Fixes: The ‘right to repair’ your phone or your car
The Federal Trade Commission wants to make it easier to repair your devices, said Lauren Goode in Wired.com. The agency voted unanimously last week to aggressively enforce consumers’ “right to repair,” taking a strong position in what has become a “remarkably bipartisan push.” Proponents of the movement argue that “consumers should have access to the tools, documentation, and software required to fix the products they own,” whether an Apple iPhone, a Tesla car, or a John Deere tractor. Manufacturers counter that letting users tinker with their products “makes them less secure and could expose consumers to safety risks.” The FTC brushed aside those arguments, vowing to “investigate repair restrictions as potential violations of antitrust laws” and enforce a 1975 law that bars companies from voiding a warranty if their product is fixed or altered.
We’re a “country that lionizes self-reliance,” said Adam Minter in Bloomberg.com. It’s antithetical to our identity having big businesses dictate that only “dealerships, with specialized software, can diagnose problems.” Why should farmers have their tractors immobilized until a John Deere dealer “clears an error code” in the software? Basic repairs such as “replacing a shattered screen or a depleted battery” now require specialized tools only available at authorized shops that charge a fortune, said
Brian Chen in The New York Times. It’s no wonder that when products fail, “most people are inclined to buy new rather than fix their old ones.”
The “right to repair” still needs to be more clearly defined, said Mike Wuerthele in AppleInsider.com. Items like “thermal sensors, screens, case parts, buttons, keyboards, and batteries” should be available to third-party shops. But “data-stealing threats are more common than ever,” and asking corporations to allow a “full door-opening” on their tech is risky. Some of the groups pushing to expand the right to repair “want everything blown wide open, with schematics, repair parts, and more available to anybody who asks.”
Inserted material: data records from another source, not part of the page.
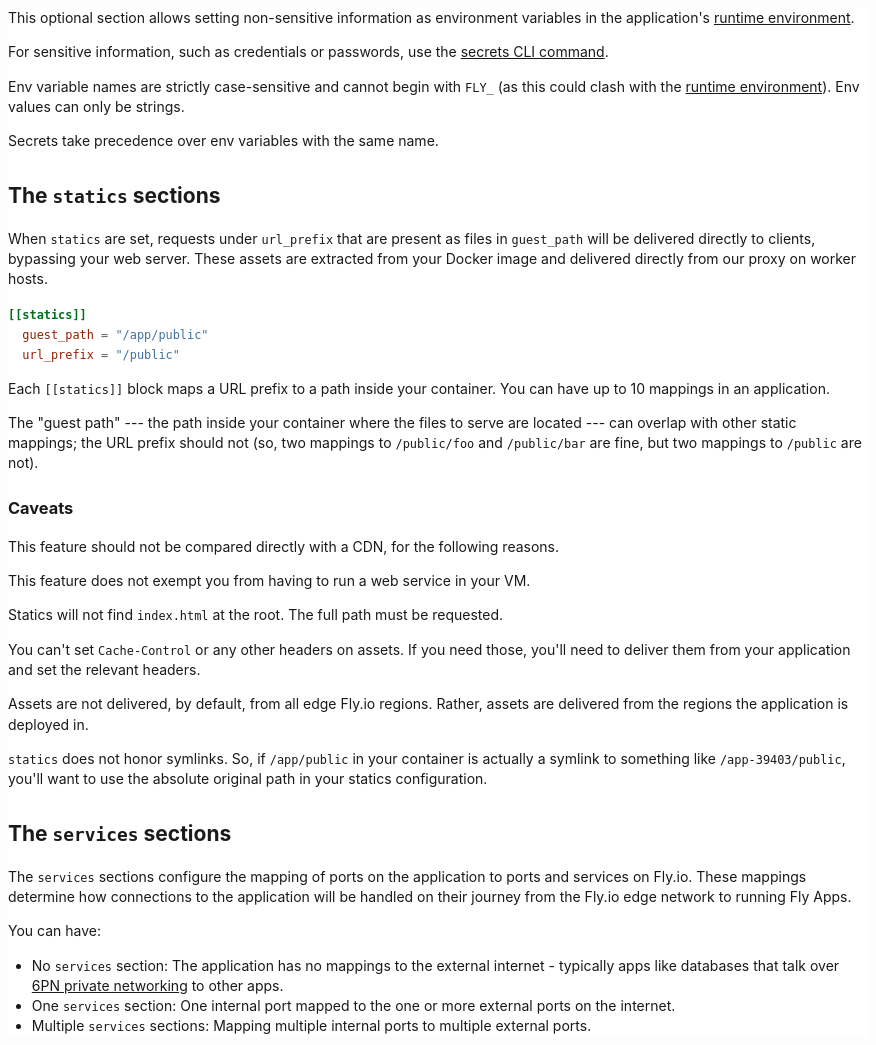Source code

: This optional section allows setting non-sensitive information as environment variables in the application's [runtime environment](/docs/reference/runtime-environment/).

For sensitive information, such as credentials or passwords, use the [secrets CLI command](/docs/reference/secrets).

Env variable names are strictly case-sensitive and cannot begin with `FLY_` (as this could clash with the [runtime environment](/docs/reference/runtime-environment)). Env values can only be strings.

Secrets take precedence over env variables with the same name.

## The `statics` sections

When `statics` are set, requests under `url_prefix` that are present as files in `guest_path` will be delivered directly to clients, bypassing your web server. These assets are extracted from your Docker image and delivered directly from our proxy on worker hosts.

```toml
[[statics]]
  guest_path = "/app/public"
  url_prefix = "/public"
```
Each `[[statics]]` block maps a URL prefix to a path inside your container. You can have up to 10 mappings in an application.

The "guest path" --- the path inside your container where the files to serve are located --- can overlap with other static mappings; the URL prefix should not (so, two mappings to `/public/foo` and `/public/bar` are fine, but two mappings to `/public` are not).

### Caveats

This feature should not be compared directly with a CDN, for the following reasons.

This feature does not exempt you from having to run a web service in your VM.

Statics will not find `index.html` at the root. The full path must be requested.

You can't set `Cache-Control` or any other headers on assets. If you need those, you'll need to deliver them from your application and set the relevant headers.

Assets are not delivered, by default, from all edge Fly.io regions. Rather, assets are delivered from the regions the application is deployed in.

`statics` does not honor symlinks. So, if `/app/public` in your container is actually a symlink to something like `/app-39403/public`, you'll want to use the absolute original path in your statics configuration.

## The `services` sections

The `services` sections configure the mapping of ports on the application to ports and services on Fly.io. These mappings determine how connections to the application will be handled on their journey from the Fly.io edge network to running Fly Apps.

You can have:

* No `services` section: The application has no mappings to the external internet - typically apps like databases that talk over [6PN private networking](/docs/reference/private-networking/) to other apps.
* One `services` section: One internal port mapped to the one or more external ports on the internet.
* Multiple `services` sections: Mapping multiple internal ports to multiple external ports.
Getting blueprints and opening delicate electronic circuitry isn’t “what people are fighting for” here, said Rob Stumpf in The Drive.com. The reality is that manufacturers are demanding exorbitant amounts for ordinary mechanical repairs. Take the story of the Tesla Model 3 owner who “struck some road debris,” causing a coolant leak. Tesla told him he’d need to pay $16,000 to replace the car’s battery pack. Another garage fixed the problem for $700. But the owner isn’t out of the woods; Tesla could still “permanently disable his access to its Supercharger network” if it discovers any unsupported repairs.